I look at this house as the place I cry in, love in and laugh in. It is home. I walk out onto the front porch and feel the cool breeze blowing from the north and love the fact I cannot see my neighbors because of the trees surrounding me. I love that our animals have a large fenced yard of which to roam and explore. I love when I walk out on the back porch I get to enjoy my plants growing in their pots while listening to the roosters crowing and the hens squawking loudly. The voices of our goats take note and begin talking to me, asking me to bring them food scraps from our leftover food in our fridge. I remember our past; the birthday parties held here; his sister and my sisters, sitting here in the rocking chairs conversing and laughing. I know how hard we both worked to make this place a home, how we still do.
As time moves along, our inability to pay our medical debt may end with our losing our home. If we cannot pay, the hospital will have no choice but to take action against us taking the only thing that we have of financial value. It saddens me greatly as it represents another kind of acceptance that I must face; one that everyone must face: change happens; nothing ever stays the same; in the end, we must let go of the things we love.
Our conversations concerning money are weighted with too much emotion allowing angry words to seep in. We both see the situation in different ways. Being financially strapped makes a house seem less important to me especially since I am thinking about the end of my life and focusing on what I need to do before it ends. He on the other hand sees his life extending into his eighties. He could spend those many years in this house; this house, our home, the one with so many memories attached, memories inside and outside the walls that hold it together.
So, here we are, facing the very real aspect of what increasing medical debt can do to a family and not knowing what to do about it. The hospital financial counselors where I receive treatment are following their guidelines concerning who can receive help and who cannot. I have no idea how high our debt-to-income ratio must get before they deem it necessary to reduce our monthly payment due. We have provided all our information but have yet to see any relief.
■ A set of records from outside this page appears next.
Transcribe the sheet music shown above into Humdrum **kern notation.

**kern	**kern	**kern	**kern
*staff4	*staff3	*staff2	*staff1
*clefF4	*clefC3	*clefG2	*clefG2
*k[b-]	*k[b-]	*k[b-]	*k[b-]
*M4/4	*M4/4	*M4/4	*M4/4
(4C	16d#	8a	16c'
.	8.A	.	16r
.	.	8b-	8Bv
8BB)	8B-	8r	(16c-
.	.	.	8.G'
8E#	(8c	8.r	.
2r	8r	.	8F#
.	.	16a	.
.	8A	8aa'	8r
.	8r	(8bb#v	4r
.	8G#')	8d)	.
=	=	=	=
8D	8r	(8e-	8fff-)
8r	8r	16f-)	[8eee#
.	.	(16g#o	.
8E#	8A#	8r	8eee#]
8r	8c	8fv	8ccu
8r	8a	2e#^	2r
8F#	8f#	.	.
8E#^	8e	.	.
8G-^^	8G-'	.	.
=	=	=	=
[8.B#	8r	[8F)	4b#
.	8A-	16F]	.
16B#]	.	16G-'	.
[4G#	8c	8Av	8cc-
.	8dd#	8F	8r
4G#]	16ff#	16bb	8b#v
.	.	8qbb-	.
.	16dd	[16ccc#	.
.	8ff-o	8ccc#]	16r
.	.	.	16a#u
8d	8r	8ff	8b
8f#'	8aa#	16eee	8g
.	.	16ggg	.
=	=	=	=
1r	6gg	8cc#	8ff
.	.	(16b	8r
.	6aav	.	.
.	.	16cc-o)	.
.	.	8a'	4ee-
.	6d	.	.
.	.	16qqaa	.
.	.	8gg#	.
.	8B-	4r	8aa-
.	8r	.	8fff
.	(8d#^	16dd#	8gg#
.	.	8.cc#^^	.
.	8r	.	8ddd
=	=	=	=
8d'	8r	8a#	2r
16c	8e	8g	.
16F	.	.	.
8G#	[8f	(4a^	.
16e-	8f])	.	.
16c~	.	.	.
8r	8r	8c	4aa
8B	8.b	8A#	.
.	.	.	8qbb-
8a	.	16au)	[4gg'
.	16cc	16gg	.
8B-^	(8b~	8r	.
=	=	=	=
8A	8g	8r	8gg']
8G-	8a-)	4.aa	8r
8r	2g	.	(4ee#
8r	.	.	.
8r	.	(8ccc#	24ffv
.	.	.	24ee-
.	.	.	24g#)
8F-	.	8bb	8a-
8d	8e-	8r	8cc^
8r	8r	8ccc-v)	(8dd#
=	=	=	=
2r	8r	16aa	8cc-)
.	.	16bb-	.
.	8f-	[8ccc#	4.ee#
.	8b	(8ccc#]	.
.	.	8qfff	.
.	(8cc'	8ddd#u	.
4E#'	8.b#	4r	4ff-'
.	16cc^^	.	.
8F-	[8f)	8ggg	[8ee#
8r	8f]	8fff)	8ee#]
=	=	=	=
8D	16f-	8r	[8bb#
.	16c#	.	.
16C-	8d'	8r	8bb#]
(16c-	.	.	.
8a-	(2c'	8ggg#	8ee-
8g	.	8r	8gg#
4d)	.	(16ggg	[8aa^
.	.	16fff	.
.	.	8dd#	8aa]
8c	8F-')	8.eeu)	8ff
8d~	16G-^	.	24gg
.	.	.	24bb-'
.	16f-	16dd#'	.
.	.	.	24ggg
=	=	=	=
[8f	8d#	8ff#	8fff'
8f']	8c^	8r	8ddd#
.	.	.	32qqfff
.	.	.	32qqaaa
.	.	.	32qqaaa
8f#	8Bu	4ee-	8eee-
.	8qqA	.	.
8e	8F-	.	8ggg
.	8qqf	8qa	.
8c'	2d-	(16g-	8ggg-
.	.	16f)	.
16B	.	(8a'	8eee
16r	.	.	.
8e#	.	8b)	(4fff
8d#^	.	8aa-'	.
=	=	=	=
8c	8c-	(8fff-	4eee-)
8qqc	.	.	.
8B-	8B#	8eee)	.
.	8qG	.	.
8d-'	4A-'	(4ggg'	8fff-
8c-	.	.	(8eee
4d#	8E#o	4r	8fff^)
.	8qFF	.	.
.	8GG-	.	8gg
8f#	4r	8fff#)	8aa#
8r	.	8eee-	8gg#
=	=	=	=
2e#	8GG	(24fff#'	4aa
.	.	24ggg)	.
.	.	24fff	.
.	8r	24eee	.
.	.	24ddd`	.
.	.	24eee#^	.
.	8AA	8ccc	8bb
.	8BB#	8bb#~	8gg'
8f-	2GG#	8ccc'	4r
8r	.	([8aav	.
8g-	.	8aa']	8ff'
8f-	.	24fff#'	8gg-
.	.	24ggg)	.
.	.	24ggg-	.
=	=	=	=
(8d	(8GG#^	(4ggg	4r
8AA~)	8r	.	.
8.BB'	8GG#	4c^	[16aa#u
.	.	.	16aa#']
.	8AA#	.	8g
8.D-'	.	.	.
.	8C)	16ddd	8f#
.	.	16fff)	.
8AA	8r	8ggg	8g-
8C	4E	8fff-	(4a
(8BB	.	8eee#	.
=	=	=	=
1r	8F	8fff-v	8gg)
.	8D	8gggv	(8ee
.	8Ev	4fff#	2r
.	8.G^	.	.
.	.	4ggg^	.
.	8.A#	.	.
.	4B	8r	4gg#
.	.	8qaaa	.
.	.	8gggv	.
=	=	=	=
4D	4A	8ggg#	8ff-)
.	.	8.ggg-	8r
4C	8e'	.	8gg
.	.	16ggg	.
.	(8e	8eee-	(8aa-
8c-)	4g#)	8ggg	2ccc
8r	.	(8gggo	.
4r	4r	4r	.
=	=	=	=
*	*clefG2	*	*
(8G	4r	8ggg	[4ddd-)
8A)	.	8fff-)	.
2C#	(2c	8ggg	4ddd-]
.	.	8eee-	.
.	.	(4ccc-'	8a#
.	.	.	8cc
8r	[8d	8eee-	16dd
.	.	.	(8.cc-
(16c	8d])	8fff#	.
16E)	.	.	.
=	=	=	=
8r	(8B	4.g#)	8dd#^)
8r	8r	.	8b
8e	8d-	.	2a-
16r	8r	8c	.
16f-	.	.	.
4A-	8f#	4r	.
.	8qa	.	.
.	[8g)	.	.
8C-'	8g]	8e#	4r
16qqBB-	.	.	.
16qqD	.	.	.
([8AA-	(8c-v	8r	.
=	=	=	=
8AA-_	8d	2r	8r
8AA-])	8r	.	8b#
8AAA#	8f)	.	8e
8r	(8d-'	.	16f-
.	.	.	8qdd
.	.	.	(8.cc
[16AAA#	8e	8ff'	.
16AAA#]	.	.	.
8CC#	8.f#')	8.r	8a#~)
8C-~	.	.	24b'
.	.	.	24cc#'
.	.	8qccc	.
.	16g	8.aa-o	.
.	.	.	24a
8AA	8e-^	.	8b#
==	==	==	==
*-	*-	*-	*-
No matter the reasons, when people don’t pay their bills, hospital costs increase along with insurance premiums. The burden of those costs will always be on those people who have the means to pay. It doesn't seem right, but it is the way it is. I don’t have a solution of how to give relief to families like mine who
have medical bills beyond their ability to pay. No one who lives with a
terminal or even a chronic illness for any length of time that does not
earn a great deal of money can avoid the financial impact of it.
For
those of us who are middle income earners, bankruptcy may be the only
relief we can find so we can keep our home. It does not feel good to me because bankruptcy also takes money from people in the form of higher interest rates on the loans they receive from banks. Like everything surrounding cancer, choices are few. The only choice we may have will be to file bankruptcy. For now, I am an unwilling participant knowing my death is the only thing that will bring any of it to an end.